Section 30(2) provides that section 30(1)(b) shall not apply where the public interest would, on balance, be better served by granting than by refusing to grant access to the requested record. In its judgment in the Enet case, the Supreme Court stated that the public interest balancing test involves a “weighing of the respective private and public interests in the analysis of the records in issue”, this did not disturb the guidance that it previously gave in The Governors and Guardians of the Hospital for the Relief of Poor Lying-In Women v. the Information Commissioner [2011] IESC 26 ("the Rotunda Hospital case"), where the Court drew a distinction between private and public interests. Relevant private interests are those that are recognised by law and, in particular, through the protection afforded by the exemption provisions.

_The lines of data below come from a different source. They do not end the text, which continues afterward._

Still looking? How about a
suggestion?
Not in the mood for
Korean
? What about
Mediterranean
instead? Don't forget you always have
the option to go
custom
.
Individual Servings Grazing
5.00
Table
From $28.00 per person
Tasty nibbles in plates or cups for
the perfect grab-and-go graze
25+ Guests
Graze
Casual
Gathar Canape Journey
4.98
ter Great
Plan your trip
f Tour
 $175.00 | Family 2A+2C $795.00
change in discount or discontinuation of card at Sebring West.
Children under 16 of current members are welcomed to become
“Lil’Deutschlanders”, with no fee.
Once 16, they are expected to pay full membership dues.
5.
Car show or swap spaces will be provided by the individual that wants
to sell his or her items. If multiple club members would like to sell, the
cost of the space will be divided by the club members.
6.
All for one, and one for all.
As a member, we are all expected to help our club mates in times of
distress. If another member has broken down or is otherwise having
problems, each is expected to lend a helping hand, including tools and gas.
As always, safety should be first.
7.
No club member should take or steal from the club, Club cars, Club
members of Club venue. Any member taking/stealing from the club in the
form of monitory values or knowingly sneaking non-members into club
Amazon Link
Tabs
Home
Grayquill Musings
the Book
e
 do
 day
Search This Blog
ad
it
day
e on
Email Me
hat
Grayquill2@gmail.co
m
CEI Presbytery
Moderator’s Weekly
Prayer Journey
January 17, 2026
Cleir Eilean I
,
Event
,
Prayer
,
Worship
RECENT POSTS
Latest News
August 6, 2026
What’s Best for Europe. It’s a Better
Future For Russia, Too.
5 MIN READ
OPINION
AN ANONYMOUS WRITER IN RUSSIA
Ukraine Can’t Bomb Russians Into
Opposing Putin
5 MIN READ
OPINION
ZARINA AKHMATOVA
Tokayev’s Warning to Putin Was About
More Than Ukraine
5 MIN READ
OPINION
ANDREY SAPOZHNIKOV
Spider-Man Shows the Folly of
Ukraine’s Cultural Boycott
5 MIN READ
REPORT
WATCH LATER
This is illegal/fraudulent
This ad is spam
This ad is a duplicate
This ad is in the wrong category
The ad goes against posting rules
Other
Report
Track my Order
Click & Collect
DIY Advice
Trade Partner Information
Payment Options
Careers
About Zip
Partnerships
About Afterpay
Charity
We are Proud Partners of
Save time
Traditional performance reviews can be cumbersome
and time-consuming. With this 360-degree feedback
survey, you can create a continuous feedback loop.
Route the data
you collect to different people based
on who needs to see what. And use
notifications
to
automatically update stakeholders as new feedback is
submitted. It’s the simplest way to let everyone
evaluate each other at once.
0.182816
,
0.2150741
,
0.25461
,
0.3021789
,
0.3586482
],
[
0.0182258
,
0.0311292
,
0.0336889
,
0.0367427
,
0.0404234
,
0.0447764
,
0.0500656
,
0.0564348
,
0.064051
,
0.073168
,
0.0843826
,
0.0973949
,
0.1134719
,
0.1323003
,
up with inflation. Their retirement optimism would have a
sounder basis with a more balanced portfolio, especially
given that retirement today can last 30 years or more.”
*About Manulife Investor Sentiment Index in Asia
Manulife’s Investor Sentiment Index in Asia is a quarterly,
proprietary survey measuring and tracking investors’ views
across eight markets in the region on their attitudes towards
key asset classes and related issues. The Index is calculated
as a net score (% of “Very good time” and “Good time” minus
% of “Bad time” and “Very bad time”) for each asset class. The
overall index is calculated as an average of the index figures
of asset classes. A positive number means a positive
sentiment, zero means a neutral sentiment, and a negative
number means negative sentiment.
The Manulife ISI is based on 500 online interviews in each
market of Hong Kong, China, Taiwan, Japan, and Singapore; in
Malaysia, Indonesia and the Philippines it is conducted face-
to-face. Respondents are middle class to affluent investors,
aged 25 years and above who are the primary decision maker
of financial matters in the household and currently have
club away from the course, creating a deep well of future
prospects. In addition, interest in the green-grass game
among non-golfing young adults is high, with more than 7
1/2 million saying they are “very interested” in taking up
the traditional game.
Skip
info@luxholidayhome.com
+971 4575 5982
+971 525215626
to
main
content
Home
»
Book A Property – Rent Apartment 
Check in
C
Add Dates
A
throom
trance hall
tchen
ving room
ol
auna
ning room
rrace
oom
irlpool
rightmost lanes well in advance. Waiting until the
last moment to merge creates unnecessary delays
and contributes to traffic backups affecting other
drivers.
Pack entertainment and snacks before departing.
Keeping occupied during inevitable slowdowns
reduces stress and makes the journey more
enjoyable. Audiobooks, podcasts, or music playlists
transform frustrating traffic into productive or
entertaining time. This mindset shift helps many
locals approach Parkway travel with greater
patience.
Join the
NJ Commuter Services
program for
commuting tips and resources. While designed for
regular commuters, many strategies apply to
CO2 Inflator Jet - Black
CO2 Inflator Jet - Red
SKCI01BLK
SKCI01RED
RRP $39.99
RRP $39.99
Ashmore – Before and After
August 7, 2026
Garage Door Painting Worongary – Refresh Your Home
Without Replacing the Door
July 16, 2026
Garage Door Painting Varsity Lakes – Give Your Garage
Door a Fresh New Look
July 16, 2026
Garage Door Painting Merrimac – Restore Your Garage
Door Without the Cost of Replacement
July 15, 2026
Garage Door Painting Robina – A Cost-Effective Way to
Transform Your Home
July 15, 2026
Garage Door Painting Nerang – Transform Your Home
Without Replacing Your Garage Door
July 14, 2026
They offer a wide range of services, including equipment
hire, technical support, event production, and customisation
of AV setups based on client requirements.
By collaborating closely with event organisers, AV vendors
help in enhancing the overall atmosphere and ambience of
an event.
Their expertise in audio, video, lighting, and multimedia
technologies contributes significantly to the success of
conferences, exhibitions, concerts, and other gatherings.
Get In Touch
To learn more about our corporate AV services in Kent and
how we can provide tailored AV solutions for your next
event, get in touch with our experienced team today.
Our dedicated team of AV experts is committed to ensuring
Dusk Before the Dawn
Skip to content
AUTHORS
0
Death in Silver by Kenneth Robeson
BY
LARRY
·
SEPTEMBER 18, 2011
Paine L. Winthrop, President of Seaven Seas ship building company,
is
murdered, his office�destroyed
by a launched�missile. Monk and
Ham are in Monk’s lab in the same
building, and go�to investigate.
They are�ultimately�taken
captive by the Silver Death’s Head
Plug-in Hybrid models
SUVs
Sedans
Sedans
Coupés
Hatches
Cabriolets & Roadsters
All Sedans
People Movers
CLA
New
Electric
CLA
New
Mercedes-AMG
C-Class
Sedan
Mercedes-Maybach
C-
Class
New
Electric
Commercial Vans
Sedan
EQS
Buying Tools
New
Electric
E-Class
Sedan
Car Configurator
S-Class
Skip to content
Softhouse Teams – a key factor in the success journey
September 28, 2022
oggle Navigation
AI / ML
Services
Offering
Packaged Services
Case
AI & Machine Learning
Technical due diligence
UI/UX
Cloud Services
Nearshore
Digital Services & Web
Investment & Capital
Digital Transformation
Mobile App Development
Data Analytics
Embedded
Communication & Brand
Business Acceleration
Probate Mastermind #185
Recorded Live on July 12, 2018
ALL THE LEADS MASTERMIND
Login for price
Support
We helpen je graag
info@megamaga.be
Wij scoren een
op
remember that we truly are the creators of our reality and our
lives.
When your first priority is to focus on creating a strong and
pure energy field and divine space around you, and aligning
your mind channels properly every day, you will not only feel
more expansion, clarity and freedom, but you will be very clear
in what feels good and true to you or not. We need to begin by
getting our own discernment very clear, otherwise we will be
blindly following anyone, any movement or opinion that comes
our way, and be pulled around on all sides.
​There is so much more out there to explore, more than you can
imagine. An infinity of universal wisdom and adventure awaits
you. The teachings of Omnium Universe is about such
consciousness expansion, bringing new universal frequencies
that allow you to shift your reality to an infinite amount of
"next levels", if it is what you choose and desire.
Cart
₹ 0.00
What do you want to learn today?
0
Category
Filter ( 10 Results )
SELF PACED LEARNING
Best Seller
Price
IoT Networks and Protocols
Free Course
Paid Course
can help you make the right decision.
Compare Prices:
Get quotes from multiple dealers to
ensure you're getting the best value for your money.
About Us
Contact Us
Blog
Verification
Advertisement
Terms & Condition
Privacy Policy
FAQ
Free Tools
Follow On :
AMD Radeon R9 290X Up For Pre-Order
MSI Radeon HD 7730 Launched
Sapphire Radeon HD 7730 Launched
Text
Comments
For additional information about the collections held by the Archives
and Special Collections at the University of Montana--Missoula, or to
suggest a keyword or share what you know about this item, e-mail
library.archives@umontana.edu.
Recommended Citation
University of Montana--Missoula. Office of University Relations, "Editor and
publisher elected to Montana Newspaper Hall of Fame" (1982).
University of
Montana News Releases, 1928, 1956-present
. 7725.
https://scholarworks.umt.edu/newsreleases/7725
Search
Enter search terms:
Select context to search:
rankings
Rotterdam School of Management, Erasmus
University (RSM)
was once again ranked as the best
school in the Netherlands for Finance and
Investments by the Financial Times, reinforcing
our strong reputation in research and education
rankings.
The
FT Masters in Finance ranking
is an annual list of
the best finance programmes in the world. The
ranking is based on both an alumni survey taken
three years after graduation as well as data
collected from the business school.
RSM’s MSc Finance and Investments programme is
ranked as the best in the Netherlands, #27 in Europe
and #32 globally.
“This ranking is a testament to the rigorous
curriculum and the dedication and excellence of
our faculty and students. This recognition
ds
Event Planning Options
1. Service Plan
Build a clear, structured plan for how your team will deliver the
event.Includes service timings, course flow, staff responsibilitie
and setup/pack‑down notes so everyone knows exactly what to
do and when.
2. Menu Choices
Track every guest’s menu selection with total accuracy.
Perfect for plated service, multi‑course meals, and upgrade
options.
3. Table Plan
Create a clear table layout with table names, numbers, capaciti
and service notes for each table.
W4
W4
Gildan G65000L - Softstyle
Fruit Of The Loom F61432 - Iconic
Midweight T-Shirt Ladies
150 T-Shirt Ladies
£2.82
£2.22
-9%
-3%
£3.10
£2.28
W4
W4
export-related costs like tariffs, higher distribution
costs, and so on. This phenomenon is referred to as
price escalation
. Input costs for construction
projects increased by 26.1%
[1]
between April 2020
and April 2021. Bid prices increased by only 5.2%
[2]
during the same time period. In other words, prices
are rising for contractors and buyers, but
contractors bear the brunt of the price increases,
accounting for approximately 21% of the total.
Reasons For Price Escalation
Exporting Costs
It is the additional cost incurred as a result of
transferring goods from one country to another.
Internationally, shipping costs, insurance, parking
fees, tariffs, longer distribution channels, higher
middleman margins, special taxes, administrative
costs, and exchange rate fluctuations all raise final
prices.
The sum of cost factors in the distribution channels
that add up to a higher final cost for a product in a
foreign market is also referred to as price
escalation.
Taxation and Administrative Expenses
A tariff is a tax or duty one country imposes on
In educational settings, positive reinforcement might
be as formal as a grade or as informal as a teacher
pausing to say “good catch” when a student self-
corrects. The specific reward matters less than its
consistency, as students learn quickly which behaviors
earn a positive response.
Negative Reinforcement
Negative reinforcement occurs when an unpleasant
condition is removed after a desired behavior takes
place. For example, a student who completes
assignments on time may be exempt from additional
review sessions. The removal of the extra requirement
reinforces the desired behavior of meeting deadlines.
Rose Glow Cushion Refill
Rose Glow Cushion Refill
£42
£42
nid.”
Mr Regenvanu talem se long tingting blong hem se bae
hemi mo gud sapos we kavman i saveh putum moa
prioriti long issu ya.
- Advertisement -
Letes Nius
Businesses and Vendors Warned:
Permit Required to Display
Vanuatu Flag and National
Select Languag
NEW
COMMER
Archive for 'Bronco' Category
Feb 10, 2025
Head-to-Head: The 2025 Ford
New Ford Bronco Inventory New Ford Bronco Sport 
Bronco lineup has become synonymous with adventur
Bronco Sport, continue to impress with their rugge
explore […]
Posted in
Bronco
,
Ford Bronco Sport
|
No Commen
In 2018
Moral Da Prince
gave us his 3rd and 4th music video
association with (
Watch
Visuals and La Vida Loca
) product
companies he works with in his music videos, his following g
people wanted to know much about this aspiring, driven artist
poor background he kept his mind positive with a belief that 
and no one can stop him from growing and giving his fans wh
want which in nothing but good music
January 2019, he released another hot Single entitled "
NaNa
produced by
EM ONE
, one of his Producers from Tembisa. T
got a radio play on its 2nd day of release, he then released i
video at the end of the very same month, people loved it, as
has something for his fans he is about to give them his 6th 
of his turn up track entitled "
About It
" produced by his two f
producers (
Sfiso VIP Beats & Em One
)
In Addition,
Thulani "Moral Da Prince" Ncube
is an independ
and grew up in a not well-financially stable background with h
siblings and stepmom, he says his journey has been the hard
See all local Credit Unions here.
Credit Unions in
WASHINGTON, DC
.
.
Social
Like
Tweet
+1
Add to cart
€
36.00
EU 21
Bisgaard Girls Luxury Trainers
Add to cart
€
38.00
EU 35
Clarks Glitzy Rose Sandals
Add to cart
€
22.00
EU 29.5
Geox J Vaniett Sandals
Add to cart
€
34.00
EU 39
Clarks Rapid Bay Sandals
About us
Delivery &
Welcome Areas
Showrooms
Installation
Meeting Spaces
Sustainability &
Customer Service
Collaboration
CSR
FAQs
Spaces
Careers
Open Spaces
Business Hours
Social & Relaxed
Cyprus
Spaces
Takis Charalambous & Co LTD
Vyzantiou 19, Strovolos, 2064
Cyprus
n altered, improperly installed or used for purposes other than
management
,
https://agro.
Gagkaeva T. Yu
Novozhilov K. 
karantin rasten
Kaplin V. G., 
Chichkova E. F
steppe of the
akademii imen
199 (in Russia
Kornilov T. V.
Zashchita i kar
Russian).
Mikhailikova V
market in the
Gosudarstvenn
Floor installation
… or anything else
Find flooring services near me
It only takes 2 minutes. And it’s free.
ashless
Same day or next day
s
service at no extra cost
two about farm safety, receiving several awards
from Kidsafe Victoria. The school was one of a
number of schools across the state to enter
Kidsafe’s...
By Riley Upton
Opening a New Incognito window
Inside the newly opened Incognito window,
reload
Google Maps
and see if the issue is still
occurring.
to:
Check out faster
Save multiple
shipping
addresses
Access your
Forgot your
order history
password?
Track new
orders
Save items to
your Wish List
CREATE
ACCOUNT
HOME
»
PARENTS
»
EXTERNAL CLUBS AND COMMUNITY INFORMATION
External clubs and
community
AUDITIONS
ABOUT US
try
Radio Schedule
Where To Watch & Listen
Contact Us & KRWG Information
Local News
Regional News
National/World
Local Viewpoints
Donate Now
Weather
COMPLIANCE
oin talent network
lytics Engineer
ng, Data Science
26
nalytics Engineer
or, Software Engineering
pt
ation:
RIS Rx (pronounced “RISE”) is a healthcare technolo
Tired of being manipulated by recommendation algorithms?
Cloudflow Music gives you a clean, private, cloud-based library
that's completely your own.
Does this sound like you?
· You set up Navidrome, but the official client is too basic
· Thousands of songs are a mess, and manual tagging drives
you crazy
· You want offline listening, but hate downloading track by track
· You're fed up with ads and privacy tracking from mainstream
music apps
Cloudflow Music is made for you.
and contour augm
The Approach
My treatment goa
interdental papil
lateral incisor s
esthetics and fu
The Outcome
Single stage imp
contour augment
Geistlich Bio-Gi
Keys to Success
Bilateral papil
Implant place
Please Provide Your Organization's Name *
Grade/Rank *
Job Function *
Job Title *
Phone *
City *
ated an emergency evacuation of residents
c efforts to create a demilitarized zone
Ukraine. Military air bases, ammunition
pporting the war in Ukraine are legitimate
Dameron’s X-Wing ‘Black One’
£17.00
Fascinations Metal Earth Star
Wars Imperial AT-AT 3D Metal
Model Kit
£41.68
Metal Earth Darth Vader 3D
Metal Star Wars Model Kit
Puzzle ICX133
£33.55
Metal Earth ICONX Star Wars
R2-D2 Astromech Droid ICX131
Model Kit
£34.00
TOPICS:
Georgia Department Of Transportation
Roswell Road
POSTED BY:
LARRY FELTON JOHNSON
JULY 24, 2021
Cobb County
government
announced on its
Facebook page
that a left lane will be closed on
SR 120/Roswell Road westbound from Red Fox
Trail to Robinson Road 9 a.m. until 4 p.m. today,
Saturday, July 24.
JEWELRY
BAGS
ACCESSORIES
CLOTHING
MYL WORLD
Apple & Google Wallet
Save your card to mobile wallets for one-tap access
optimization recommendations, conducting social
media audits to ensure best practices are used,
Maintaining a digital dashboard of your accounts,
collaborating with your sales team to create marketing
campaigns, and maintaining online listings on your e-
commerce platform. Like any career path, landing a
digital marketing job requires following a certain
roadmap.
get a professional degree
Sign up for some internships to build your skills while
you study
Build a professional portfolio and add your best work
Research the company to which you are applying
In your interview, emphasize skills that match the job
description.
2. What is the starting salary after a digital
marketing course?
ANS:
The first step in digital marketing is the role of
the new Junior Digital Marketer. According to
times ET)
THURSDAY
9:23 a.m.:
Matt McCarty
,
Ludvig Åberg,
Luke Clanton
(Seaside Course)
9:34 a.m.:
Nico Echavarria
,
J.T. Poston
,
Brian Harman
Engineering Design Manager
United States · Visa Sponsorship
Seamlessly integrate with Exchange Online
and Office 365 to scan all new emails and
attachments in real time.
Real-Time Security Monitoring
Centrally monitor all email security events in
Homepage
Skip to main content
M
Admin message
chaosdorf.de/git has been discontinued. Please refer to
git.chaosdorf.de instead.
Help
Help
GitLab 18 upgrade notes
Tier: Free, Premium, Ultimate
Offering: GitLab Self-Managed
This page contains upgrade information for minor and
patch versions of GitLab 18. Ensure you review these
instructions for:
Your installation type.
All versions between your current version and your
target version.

There is a public interest in understanding the manner in which a public body, such as Revenue, performs its functions, including its functions in relation to staff management. I accept that release of record 82 would facilitate, to some degree, scrutiny of the human resources and disciplinary procedures adopted by Revenue in this particular case. However, I accept that the Revenue is taking ongoing measures to prevent industrial relations difficulties and that there is a public interest in safeguarding such measures. Having carefully considered the specific content of the withheld parts of record 82, I am satisfied that, on balance, the public interest would be better served by refusing rather than by releasing this record and I find accordingly.

 

Decision

Having carried out a review under section 22(2) of the FOI Act, I hereby affirm Revenue’s decision to refuse to grant full access to records 25 and 82 under section 30(1)(b) or 37(1) of the Act.

 

Right of Appeal

Section 24 of the FOI Act sets out detailed provisions for an appeal to the High Court by a party to a review, or any other person affected by the decision.  In summary, such an appeal, normally on a point of law, must be initiated by the applicant not later than eight weeks after notice of the decision was given, and by any other party not later than four weeks after notice of the decision was given.